Something puzzles P.U. and Nice.
You got kids?, they ask me.
What do you think? You’ve been at my house millions of times.
They think it over for a second.
I have a fish, I say finally, breaking the silence.
No, they both shake their head, a fish isn’t really a kid.
Then after another moment, they look at me, and add:
But you’re the age of a mommy. What did you do with your kids?
They can’t understand, that despite “being the age of a mommy,” I don’t have any kids. In their mind, when you are the age of a mommy, you have kids.
When you are a little kid, age is a big thing. You’re proud of your age. I’m four and three-quarters, you might say, thrilled to be getting bigger, and five seems like a magical world you can’t wait to get to. Those are the big kids. They’re in a different class, maybe even a different school. That age difference, even one or two years, is like a whole ‘nother country. And, when you are a little kid, it is. And, as a little kid, you just assume your life will progress in a certain rhythm, that life is like school, where everyone in the same class loses their teeth at the same time. But, the older you get, the more life experiences seem to edge out chronological age as the dividing factor. If you’re going through a divorce and newly single, suddenly your circle changes; you’re spending more time with your single friends. A new baby, whether you are thirty-something or forty-something, finds you making friends with people whose kids are the same age as yours, but who may not be the same age as you. There are no mile markers for life. Some people do everything at the right time, married at twenty-eight, kids at thirty. And some people mix it up. They have kids later, or earlier; one career stops, another begins.

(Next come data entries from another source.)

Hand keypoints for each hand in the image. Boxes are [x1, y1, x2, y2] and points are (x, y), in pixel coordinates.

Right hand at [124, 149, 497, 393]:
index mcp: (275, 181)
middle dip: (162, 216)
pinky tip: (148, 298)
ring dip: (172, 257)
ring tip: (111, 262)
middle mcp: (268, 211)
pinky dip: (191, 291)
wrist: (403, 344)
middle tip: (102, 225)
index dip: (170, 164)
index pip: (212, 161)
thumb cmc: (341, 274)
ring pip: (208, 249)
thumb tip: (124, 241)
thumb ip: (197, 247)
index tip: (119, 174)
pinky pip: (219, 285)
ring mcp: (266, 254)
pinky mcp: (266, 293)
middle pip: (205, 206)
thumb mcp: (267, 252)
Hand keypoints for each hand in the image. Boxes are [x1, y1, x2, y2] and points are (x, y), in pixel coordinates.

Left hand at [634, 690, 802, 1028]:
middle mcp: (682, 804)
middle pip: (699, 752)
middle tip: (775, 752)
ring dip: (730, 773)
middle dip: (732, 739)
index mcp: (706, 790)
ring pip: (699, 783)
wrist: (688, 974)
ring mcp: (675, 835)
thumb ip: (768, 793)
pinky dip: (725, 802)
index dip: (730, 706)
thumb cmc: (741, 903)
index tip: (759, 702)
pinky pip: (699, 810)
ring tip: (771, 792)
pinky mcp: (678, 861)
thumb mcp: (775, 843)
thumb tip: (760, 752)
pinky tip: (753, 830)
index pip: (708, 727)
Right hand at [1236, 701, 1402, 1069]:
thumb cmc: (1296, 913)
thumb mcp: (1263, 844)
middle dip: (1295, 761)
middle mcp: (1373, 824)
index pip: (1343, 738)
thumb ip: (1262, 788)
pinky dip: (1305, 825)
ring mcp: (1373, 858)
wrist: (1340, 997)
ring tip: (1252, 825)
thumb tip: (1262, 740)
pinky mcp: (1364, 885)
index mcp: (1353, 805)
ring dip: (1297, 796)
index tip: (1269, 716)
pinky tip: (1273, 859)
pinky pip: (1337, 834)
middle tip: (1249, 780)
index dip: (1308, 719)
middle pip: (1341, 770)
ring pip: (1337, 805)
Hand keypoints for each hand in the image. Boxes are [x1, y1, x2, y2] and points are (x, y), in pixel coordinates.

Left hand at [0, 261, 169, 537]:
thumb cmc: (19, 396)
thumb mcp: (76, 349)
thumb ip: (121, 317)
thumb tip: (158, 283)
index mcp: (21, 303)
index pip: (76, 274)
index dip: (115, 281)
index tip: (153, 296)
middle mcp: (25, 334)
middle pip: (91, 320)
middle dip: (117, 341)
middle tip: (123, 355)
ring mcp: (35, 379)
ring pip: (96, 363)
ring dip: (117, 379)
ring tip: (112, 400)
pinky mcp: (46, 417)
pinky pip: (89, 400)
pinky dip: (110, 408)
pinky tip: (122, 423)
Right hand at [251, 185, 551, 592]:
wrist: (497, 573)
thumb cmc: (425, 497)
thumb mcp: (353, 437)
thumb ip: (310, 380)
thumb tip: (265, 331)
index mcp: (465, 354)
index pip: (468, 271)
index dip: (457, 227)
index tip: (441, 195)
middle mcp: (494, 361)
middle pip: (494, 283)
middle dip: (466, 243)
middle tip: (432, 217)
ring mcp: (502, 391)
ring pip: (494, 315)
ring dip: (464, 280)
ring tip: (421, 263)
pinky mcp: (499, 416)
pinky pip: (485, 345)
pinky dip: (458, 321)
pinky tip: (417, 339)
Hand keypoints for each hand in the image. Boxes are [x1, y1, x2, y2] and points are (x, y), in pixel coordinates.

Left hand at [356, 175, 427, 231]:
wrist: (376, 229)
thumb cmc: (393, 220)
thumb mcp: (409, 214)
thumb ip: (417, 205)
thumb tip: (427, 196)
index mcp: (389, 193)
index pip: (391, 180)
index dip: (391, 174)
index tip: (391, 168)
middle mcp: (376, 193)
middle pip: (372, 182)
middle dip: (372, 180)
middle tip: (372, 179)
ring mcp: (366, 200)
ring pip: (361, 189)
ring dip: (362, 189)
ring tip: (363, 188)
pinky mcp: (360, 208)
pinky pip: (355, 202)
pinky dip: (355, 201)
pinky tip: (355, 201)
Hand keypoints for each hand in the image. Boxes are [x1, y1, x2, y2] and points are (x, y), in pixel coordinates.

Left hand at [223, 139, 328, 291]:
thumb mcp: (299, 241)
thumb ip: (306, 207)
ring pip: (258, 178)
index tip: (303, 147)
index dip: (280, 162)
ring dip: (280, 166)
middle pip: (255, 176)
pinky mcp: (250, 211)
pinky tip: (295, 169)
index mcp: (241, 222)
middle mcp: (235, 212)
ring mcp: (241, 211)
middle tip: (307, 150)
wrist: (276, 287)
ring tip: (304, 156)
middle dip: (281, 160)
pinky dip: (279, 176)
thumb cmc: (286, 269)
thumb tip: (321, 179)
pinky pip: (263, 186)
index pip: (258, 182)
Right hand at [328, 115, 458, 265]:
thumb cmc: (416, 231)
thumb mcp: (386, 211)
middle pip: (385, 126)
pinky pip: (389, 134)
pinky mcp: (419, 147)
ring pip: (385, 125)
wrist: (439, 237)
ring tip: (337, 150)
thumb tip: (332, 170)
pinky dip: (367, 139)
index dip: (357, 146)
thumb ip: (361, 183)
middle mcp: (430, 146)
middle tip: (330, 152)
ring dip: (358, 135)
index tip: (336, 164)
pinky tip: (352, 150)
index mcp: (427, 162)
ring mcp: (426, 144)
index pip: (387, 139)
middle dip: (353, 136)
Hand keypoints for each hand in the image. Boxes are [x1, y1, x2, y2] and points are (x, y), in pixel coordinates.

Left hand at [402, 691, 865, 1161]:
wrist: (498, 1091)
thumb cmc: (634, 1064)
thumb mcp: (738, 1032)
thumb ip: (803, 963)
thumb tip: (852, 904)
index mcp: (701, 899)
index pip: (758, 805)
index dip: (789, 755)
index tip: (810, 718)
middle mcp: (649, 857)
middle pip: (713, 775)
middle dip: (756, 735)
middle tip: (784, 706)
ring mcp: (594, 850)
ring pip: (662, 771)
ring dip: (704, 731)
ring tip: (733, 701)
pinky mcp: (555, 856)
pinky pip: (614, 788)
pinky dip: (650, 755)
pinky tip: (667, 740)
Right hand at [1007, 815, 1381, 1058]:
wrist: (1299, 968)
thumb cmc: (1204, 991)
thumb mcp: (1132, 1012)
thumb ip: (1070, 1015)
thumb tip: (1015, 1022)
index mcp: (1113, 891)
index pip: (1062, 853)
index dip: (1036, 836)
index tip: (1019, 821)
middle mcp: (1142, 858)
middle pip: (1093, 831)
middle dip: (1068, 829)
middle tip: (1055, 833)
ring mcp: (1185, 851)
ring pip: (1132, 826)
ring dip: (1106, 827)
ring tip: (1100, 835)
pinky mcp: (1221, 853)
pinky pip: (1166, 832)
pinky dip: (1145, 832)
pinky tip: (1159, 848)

And so I find myself, sitting in a college classroom filled with people more than a decade younger than me. But, since we’re all here to learn the same thing, does it matter? Nobody gives you a pop quiz at the end of life; you’re the only one who can mark your life pass or fail. It’s midterms; how are you doing?
I sometimes wonder what the world would be like if the age we were on the outside was the same age as the one we felt on the inside. Would we all be four…or forty? Or would we morph ages, twenty in one situation, sixty in another, the way Alice grows and shrinks in Wonderland?